Pick out every line in the records that contains the string "wants", with case counting, and copy each one.

=== SOURCE INFORMATION ===

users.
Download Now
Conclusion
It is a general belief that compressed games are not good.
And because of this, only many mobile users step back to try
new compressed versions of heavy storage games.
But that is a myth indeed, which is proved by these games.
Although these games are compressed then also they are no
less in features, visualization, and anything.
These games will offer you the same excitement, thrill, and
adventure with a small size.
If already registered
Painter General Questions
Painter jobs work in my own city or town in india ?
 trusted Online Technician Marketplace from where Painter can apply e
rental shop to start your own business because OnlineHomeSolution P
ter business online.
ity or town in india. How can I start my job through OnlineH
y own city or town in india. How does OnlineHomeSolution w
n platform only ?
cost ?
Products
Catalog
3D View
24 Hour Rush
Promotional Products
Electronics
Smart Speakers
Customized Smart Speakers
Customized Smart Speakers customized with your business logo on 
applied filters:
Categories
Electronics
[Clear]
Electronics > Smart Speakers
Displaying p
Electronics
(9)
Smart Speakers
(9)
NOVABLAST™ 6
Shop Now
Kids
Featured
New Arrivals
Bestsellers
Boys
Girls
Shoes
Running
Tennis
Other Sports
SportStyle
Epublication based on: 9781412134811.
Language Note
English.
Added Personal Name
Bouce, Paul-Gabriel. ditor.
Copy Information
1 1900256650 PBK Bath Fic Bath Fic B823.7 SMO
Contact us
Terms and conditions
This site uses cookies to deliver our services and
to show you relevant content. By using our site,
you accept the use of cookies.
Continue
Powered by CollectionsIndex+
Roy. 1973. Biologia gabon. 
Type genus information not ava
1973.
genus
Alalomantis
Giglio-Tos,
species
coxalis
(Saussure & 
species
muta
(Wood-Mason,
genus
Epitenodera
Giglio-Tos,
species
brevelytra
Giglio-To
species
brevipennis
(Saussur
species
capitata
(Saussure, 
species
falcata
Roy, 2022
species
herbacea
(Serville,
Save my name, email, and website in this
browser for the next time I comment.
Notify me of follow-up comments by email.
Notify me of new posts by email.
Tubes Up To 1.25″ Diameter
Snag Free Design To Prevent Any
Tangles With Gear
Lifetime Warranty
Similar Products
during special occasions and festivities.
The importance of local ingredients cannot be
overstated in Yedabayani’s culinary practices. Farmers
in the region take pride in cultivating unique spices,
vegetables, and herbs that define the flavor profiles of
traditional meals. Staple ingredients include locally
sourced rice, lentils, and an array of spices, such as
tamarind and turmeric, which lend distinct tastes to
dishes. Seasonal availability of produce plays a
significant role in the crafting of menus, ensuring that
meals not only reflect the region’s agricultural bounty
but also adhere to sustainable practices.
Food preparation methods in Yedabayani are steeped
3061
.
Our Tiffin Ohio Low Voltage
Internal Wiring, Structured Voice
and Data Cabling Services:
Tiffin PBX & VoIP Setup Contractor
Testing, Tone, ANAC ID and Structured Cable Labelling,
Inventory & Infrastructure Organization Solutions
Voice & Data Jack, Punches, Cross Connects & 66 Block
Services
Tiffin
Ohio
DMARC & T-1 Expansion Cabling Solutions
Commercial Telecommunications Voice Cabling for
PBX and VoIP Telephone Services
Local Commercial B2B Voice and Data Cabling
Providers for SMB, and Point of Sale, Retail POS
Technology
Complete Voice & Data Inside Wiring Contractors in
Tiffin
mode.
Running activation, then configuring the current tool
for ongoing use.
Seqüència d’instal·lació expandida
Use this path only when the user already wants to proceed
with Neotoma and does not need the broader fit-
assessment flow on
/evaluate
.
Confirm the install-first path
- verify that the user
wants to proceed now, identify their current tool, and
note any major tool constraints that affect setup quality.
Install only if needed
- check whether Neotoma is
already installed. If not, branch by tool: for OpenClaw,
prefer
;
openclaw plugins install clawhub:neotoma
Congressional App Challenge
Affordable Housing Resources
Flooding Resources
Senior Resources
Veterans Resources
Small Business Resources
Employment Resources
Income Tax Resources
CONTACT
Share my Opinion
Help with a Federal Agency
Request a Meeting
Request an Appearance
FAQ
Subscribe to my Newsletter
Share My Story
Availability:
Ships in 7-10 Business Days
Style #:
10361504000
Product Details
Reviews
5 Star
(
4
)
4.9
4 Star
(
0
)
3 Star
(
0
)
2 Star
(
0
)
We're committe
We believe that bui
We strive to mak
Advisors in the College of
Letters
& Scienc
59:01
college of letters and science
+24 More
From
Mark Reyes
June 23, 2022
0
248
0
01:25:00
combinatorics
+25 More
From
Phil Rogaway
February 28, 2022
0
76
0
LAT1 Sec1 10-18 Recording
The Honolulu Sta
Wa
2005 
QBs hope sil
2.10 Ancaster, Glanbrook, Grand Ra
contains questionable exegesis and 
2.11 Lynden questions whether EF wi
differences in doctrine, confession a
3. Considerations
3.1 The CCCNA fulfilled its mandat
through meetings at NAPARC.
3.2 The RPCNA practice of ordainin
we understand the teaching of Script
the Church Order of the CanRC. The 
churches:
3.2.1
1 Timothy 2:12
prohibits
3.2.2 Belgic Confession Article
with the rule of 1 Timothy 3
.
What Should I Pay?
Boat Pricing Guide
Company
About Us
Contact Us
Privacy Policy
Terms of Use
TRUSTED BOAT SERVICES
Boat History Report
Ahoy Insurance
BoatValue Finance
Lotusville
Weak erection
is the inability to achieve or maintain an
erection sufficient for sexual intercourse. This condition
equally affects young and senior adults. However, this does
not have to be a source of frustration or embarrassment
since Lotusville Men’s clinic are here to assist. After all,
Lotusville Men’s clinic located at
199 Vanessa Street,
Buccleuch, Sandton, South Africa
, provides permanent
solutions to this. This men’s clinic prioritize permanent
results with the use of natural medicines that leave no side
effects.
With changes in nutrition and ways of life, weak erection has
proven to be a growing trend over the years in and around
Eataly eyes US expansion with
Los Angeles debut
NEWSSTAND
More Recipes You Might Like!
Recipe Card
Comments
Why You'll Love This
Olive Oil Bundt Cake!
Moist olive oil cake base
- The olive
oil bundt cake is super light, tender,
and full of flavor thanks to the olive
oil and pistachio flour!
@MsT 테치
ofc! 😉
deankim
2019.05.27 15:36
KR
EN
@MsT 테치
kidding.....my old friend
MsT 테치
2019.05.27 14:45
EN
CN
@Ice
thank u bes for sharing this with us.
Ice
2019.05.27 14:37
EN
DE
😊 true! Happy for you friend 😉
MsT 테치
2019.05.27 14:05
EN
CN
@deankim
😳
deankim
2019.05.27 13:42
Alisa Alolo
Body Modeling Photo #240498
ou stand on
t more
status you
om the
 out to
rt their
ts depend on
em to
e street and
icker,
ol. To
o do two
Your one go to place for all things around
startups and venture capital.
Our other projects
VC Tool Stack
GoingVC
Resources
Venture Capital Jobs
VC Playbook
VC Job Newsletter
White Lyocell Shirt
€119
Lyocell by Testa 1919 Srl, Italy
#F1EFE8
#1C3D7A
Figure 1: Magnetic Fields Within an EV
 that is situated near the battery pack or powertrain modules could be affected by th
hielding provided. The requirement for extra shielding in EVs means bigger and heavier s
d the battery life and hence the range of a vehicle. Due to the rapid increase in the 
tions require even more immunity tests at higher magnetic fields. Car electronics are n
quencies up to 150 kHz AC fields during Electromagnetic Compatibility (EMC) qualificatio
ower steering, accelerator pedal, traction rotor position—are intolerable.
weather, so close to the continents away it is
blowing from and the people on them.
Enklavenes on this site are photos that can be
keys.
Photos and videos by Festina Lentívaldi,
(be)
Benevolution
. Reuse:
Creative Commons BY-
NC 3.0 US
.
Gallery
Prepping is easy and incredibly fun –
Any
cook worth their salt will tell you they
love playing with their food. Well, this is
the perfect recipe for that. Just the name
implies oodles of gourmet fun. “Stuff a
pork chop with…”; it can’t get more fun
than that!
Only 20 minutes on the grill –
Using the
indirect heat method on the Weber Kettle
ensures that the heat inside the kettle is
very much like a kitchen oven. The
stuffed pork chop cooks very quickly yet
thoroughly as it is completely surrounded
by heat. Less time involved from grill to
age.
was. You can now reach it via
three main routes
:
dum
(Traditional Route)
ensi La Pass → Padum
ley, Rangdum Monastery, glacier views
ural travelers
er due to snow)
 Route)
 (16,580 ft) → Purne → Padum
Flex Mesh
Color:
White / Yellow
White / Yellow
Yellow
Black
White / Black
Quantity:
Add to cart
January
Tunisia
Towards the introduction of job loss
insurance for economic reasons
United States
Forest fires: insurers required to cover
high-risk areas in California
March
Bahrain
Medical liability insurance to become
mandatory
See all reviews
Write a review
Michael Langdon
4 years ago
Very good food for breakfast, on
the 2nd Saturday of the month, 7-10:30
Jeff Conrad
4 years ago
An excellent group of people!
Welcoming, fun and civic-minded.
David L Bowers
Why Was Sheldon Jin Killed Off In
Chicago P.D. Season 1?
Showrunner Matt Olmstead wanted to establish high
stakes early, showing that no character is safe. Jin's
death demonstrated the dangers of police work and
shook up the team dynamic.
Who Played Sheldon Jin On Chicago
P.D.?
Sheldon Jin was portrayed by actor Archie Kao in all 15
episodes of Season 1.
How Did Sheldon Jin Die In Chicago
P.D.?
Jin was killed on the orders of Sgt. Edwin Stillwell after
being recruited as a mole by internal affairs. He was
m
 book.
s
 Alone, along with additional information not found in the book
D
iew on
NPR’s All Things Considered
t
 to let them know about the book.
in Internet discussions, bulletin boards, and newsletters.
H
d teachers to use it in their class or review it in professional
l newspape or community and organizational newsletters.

===

**RESPONSE BELOW:**
Use this path only when the user already wants to proceed
wants to proceed now, identify their current tool, and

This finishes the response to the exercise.